The difference being the tank camera is mounted on the gun barrel and can be moved up and down, giving you a little more field of vision. The rotating turrent is nice as well since you can pan around without having to move the vehicle itself.
-- If god wanted me to have a sig, he'd have given me a sense of humor.
http://blizzard.rwic.und.edu/~nordlie/robotics/mar k6.html
If it works. Last October, I bought what looks to be a similar tank (different colors, but otherwise the same) from II Sports.com.

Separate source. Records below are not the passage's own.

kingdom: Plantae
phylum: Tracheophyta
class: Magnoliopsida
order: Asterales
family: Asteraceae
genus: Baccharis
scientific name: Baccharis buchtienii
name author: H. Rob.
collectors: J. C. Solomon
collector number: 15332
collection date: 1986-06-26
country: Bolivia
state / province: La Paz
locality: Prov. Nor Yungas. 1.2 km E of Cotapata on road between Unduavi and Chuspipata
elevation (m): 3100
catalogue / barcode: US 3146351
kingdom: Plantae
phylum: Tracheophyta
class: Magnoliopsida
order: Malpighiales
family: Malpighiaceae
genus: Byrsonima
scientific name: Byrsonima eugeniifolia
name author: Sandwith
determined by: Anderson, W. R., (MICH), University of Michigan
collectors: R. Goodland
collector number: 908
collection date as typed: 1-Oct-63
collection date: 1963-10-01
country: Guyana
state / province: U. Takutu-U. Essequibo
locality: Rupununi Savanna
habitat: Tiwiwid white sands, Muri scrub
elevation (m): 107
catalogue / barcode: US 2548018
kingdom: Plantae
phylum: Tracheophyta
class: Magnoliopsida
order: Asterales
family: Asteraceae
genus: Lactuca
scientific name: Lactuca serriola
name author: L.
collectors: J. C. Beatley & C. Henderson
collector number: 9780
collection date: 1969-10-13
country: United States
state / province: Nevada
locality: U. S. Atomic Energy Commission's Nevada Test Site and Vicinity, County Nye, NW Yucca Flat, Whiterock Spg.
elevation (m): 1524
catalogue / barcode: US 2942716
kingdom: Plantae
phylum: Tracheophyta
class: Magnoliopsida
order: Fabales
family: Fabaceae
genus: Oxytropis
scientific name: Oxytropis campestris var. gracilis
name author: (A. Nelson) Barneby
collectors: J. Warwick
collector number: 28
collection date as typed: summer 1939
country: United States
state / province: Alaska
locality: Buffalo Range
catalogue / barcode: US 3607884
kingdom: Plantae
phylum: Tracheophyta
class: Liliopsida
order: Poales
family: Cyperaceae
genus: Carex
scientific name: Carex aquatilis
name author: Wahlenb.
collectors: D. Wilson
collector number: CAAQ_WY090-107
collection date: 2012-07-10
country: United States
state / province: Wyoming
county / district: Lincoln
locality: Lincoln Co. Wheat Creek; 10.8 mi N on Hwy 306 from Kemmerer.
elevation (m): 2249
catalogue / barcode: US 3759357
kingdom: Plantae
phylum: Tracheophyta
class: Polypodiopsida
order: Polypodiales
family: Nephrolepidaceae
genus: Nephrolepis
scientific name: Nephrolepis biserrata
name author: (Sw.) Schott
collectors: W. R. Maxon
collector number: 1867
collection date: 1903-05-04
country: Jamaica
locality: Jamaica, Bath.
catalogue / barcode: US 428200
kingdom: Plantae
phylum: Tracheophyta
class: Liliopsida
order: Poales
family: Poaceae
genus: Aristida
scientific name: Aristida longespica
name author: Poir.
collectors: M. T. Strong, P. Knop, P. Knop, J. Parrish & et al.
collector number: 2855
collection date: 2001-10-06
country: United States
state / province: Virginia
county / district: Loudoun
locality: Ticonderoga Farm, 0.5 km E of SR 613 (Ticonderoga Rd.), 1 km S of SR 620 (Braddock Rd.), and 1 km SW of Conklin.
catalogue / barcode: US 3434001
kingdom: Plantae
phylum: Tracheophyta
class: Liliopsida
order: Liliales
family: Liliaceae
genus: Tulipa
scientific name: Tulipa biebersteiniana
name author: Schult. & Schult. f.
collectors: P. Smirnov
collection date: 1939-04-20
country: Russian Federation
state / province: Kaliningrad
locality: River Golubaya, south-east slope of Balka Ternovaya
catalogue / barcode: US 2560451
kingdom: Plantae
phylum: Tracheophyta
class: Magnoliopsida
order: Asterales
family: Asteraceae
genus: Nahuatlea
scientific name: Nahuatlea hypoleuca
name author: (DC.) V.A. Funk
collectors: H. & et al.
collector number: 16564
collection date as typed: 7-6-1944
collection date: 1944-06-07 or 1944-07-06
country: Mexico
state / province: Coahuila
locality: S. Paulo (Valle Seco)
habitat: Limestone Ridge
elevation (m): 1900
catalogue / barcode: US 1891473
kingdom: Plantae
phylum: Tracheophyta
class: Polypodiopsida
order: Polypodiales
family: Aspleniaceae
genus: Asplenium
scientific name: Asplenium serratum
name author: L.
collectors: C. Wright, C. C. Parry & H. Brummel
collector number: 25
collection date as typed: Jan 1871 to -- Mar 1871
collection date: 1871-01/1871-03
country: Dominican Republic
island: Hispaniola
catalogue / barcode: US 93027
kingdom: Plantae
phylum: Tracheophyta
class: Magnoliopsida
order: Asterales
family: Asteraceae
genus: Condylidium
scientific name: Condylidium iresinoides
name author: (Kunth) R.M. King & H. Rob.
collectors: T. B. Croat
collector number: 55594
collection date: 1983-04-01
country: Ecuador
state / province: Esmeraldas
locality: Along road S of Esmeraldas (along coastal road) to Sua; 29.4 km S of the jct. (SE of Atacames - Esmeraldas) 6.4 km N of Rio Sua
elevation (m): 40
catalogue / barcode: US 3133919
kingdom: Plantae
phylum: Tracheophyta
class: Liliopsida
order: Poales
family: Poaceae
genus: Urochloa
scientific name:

On Christmas day we opened it to find that the turret only rotates through a few degrees. II Sports would not replace it because more than a month had passed since we bought it. One MONTH -- that's the length of their guarantee. I searched the packaging and handbook and their is no mention of a manufacturer's guarantee -- well, there is not even a mention of a guarantee.
So, we tell my son (the recipient of said Christmas gift) to play with it anyway and within a few hours, there is a pellet stuck fast in the barrel -- it will not fire any more.
Now, I have to wonder why there were pellets in the tank when we bought it -- had it been returned previously and shipped out again by an unethical seller?
The real "Libtards" are the Libertarians!
From the website:
2/11/05 - Just got posted to http://slashdot.org/ - Holy crap. I'm paying like $7 a month for hosting via http://www.hostsave.com/ and I'm hoping this plug will help me avoid getting a huge bandwidth bill. If you start up with them, feel free to tell 'em where you heard about them from! Please, I have children to raise! We have a pizza restaurant in Springfield, OR. 15% off any orders at Figaro's Pizza if you say you saw it on slashdot.
Ever since seeing Home Alone 3, I've thought that something like this would be a lot of fun (it never occured to me that it'd have practical applications also).
What would be even neater is if you could interface a computer with the remote and camera feed. You could, theoretically at least, take pictures of it's path through the house, and then write a small program to steer the vehicle around a pre-determined path, based on where in the cameras vision known objects are.
From there it wouldn't be too big of a chore to have the program notify you, or react differently, when unknown objects come into view, or if it gets into unknown territory. Just think, your own sub $100 roving security system!
Oh! And as for Home Alone 3... While it's by far not a great movie, it's actually pretty good, and is by far the best of the series (Yeah, I know that doesn't say much for it still...)
Wire the camera up to a DSP running image stabilization and enhancement software. An perhaps a PWM for the motor, (similar to those used to creep electric trains) so that he can drive at variable speed.
My rights don't need management.
Infrared is still visible with color video cameras. If you have a videocamera or a webcam, point an infrared remote control at it, an you'll see the IR LEDs blink. Does anyone remember the scandal two or three years ago about the sony video camera that had some filter that let mostly infrared through (?), which was abused to look through peoples swimsuits?